Do Organizations that 'Fess Up Do Better?

Geoffrey W. McCarthy, a retired chief medical officer for the V.A., wrote, in a letter to the NYT on 9 August in response to an article on radiation overdoses in medical tests about two approaches to how organizations manage information about organizational errors. He notes that the issue illustrates the contradictions between "risk management" and "patient (or passenger or client or consumer) safety."

He notes that the risk manager will say "don't disclose" and "don't apologize" because these could put the organization at legal or financial risk. A culture of safety and organizational improvement, though, would say "fully disclose," not because it will help the patient, but because it is a necessary component of organizational change. The organization has to admit the error if is going to avoid repeating it, he asserts.

This suggests a number of sociology of information connections, but we'll deal with just one here. This example points to an alternative to the conventional economic analysis of the value of information. The usual approach is to "price" the information in terms of who controls it and who could do what with it (akin to the risk manager's thinking above). But here we see a process value -- the organization itself might change if it discloses the information (independent, perhaps, of the conventional value of disclosure or non-disclosure). One could even imagine an alternative pricing scheme that says "sure, Mr. X might sue us, but by disclosing the information we are more likely to improve our systems in a manner that lets us avoid this mistake in the future (along with the risk it poses to us and the costs it might impose on society).

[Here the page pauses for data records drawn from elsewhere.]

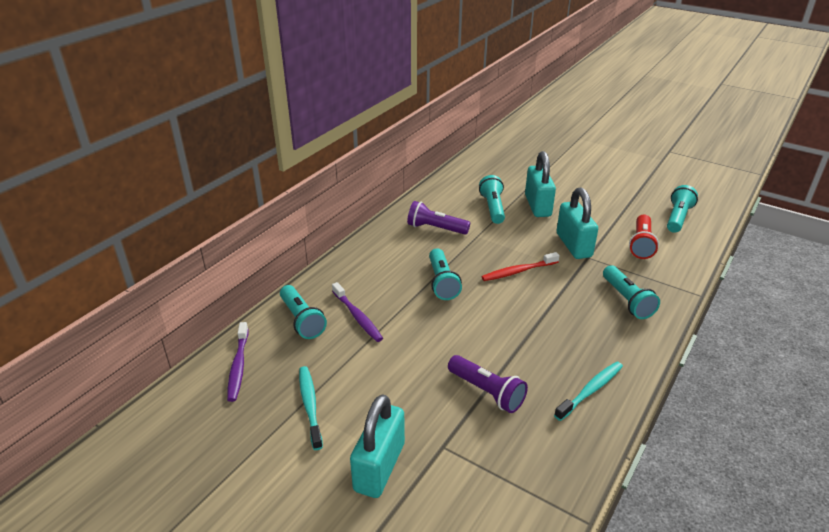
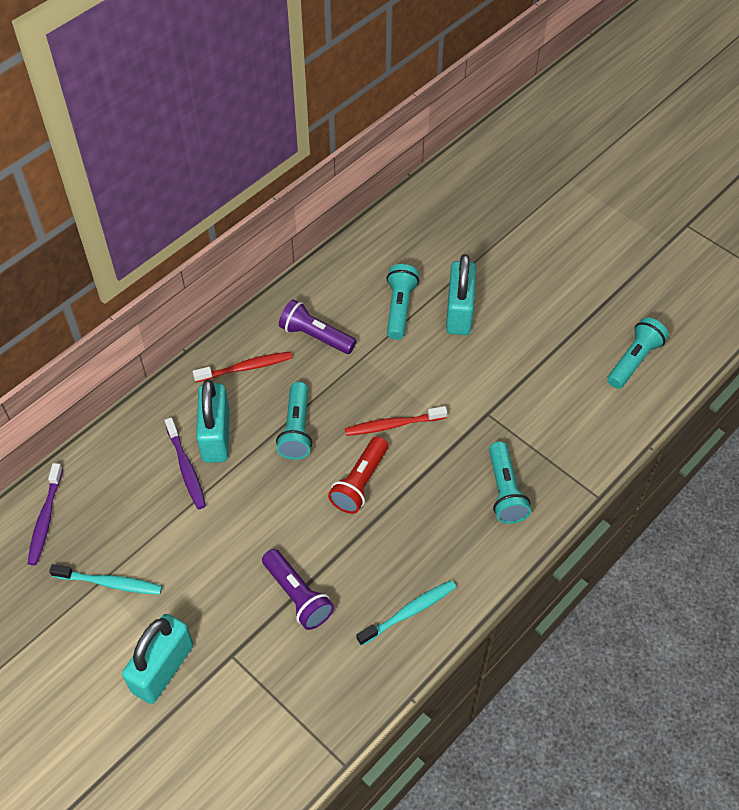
camera: 10 degrees right, 20 degrees up
turquoise flashlight [280,285,327,339] -> none
turquoise toothbrush [299,366,323,450] -> turquoise toothbrush turned 105 degrees clockwise [49,564,162,595]
turquoise padlock [556,187,598,259] -> turquoise padlock moved to [196,380,230,463]
red flashlight [629,214,659,259] -> red flashlight moved to [328,436,388,514]
none -> red toothbrush [193,351,292,382]

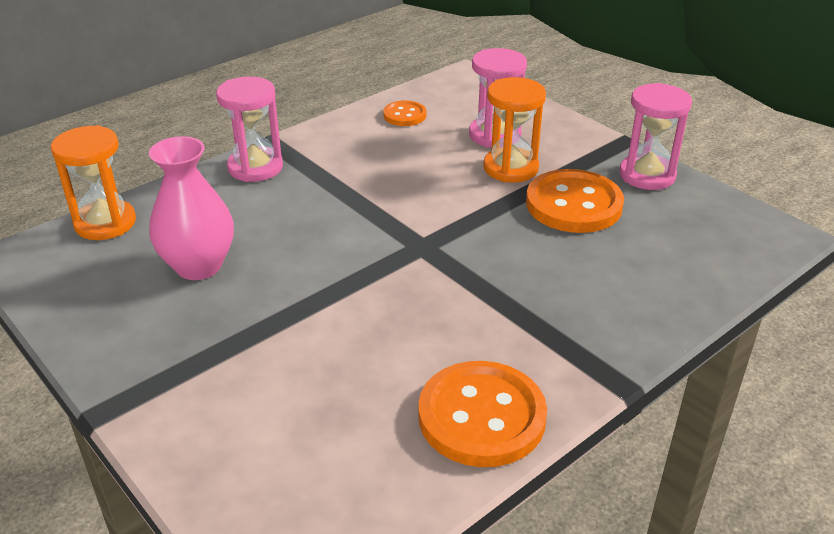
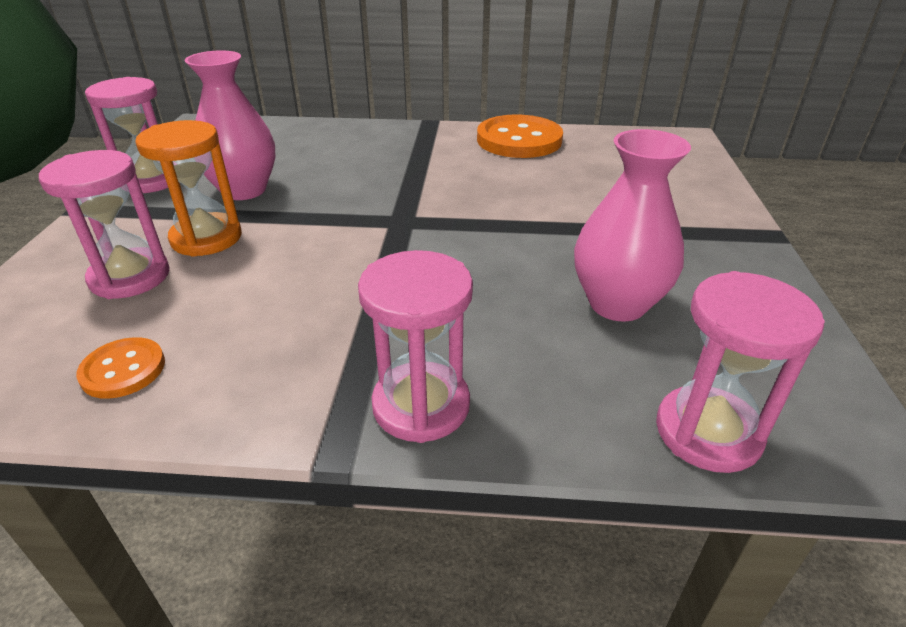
camera: 135 degrees left, 0 degrees up
orange hourglass [51,125,136,240] -> pink hourglass [656,271,825,473]
orange button [526,169,624,233] -> pink vase [185,50,276,200]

Why pour resources into hiding the truth rather than into using the information to effect change?

One rebuttal to this says that an organization can do both, and maybe so. Another would say that this is just mathematically equivalent to what would happen in litigation (perhaps through punitive damages).

But I think that Mr. McCarthy is onto something in terms of "information behaviors." There are, I expect, a whole bunch of "internal externalities" associated with what we decide to do with information. In other places I've examined the relational implications of information behavior. This points to another family of effects: organizational. More to come on this.

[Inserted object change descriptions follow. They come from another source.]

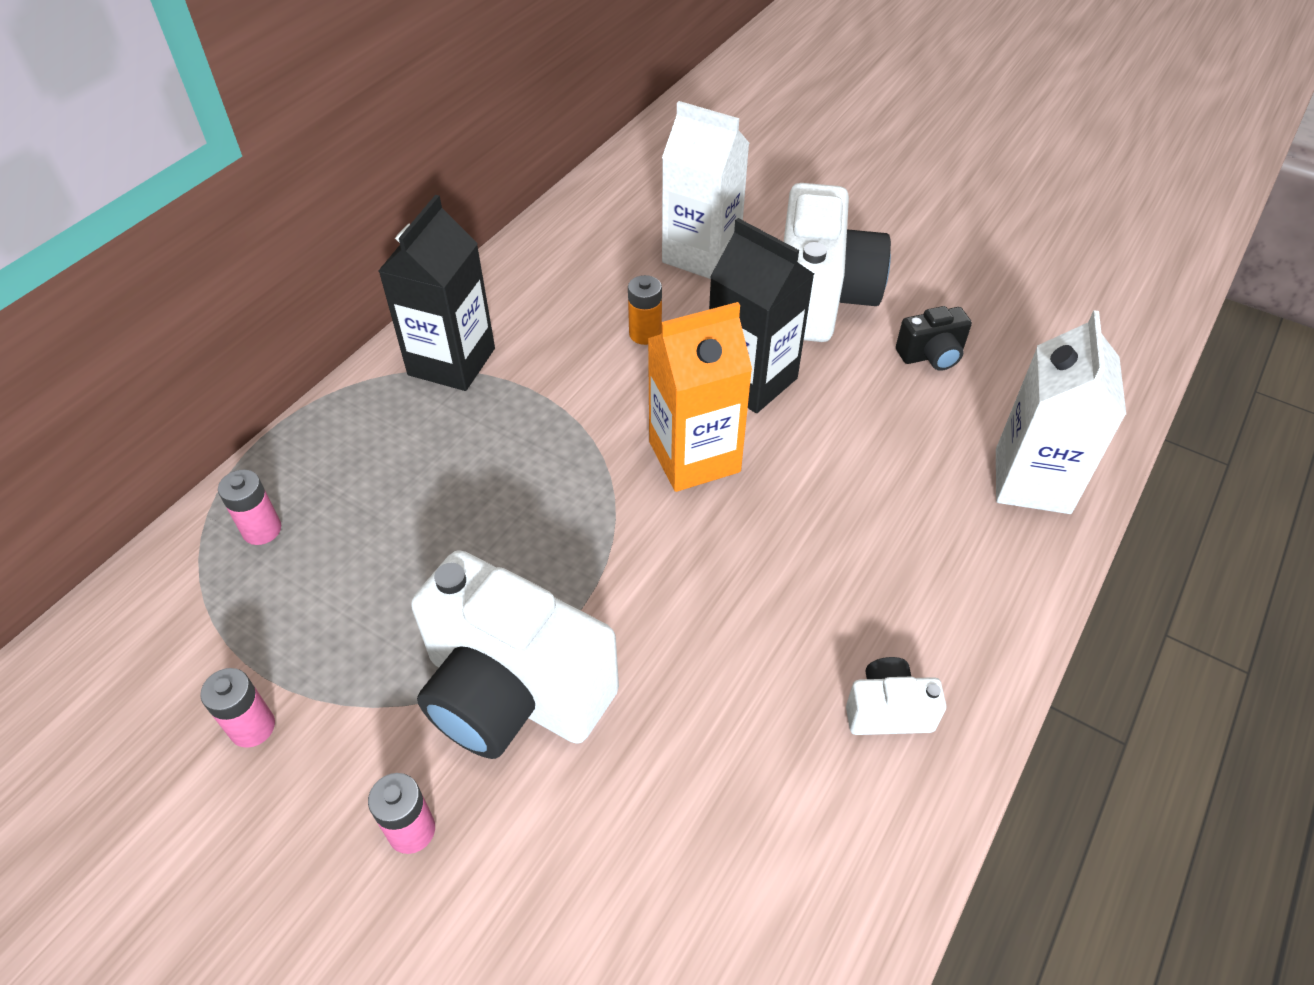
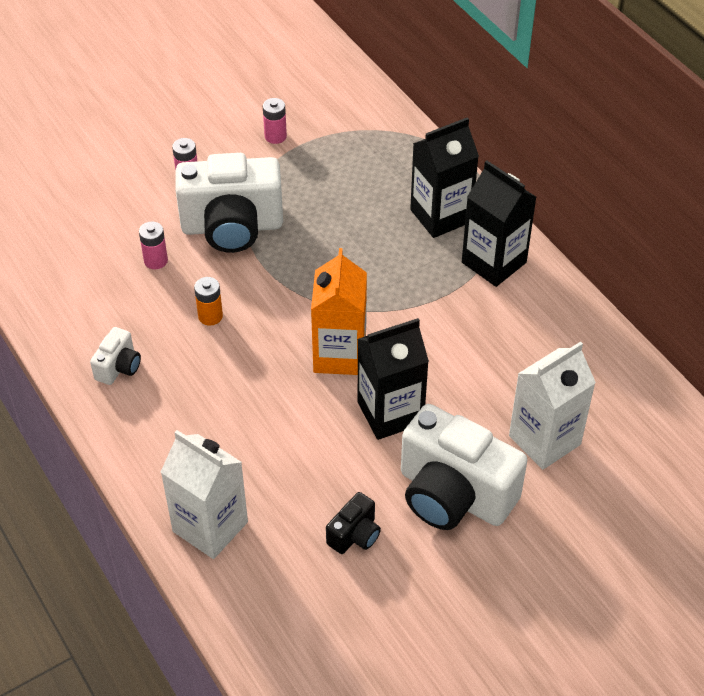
camera: 115 degrees right, 0 degrees up
pink battery [218,470,281,545] -> pink battery moved to [139,221,168,269]
white camera [411,550,619,759] -> white camera turned 150 degrees counterclockwise [176,153,283,253]
orange battery [628,275,662,345] -> orange battery moved to [194,277,223,326]
black camera [896,306,972,371] -> black camera turned 150 degrees counterclockwise [326,492,381,554]
none -> black carton [410,117,479,238]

Information and Educational Assessment I

In a letter to the NYT about an article on radiation overdoses, George Lantos writes:

My stroke neurologists and I have decided that if treatment does not yet depend on the results, these tests should not be done outside the context of a clinical trial, no matter how beautiful and informative the images are. At our center, we have therefore not jumped on the bandwagon of routine CT perfusion tests in the setting of acute stroke, possibly sparing our patients the complications mentioned.

This raises an important, if nearly banal, point: if you don't have an action decision that depends on a piece of information, don't spend resources (or run risks) to obtain the information.  The exception, as he suggests, is when you are doing basic science of some sort.

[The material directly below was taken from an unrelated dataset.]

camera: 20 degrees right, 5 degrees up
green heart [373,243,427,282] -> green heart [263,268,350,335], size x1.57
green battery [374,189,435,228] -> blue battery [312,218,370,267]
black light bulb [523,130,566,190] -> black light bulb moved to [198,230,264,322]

Now consider, for a moment, the practice of "assessment" in contemporary higher education.  An industry has built up around the idea of measuring educational outcomes in which a phenomenal amount of energy (and grief) is invested to produce information that is (1) of dubious validity and (2) does not, in general, have a well articulated relationship to decisions.

Now the folks who work in the assessment industry are all about "evidence based change," but they naively expect that they can, a priori, figure out what information will be useful for this purpose.


They fetishize the idea of "closing the loop" -- bringing assessment information to bear on curriculum decisions and practices -- but they confuse the means and the ends.  To show that we are really doing assessment we have to find a decision that can be based on the information that has been collected.  Not quite the "garbage can model of decision-making," but close.


Perhaps a better approach (and one that would demonstrate an appreciation of basic critical thinking skills) to improving higher education would be to START by identifying opportunities for making decisions about how things are done and THEN figuring out what information would allow us to make the right decision and THEN how we would best collect said information.  Such an approach would involve actually understanding both the educational process and the way educational organizations work.  My impression is that it is precisely a lack of understanding and interest in these things on the part of the assessment crowd that leads them to get the whole thing backwards.  Only time will tell whether these scientist-manqués manage to mediocritize higher education or not.